++++ Source records ++++
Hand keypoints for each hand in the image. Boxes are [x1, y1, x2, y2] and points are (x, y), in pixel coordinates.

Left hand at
++++
++++ Source records ++++
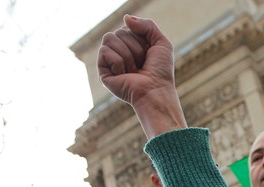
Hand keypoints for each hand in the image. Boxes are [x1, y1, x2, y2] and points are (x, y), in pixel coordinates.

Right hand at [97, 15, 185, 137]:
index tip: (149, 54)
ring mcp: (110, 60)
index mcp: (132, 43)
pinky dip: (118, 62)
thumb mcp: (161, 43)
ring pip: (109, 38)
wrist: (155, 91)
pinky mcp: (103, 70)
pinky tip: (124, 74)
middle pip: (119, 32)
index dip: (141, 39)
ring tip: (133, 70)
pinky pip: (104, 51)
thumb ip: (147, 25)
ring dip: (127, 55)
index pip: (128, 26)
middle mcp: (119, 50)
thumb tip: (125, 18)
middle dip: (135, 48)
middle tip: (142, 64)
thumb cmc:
++++
▸ **The problem**
Your job is to return all lines above that hold the word "thumb".

▸ **Task answer**
thumb mcp: (161, 43)
thumb ip: (147, 25)
thumb tip: (125, 18)
thumb cmc:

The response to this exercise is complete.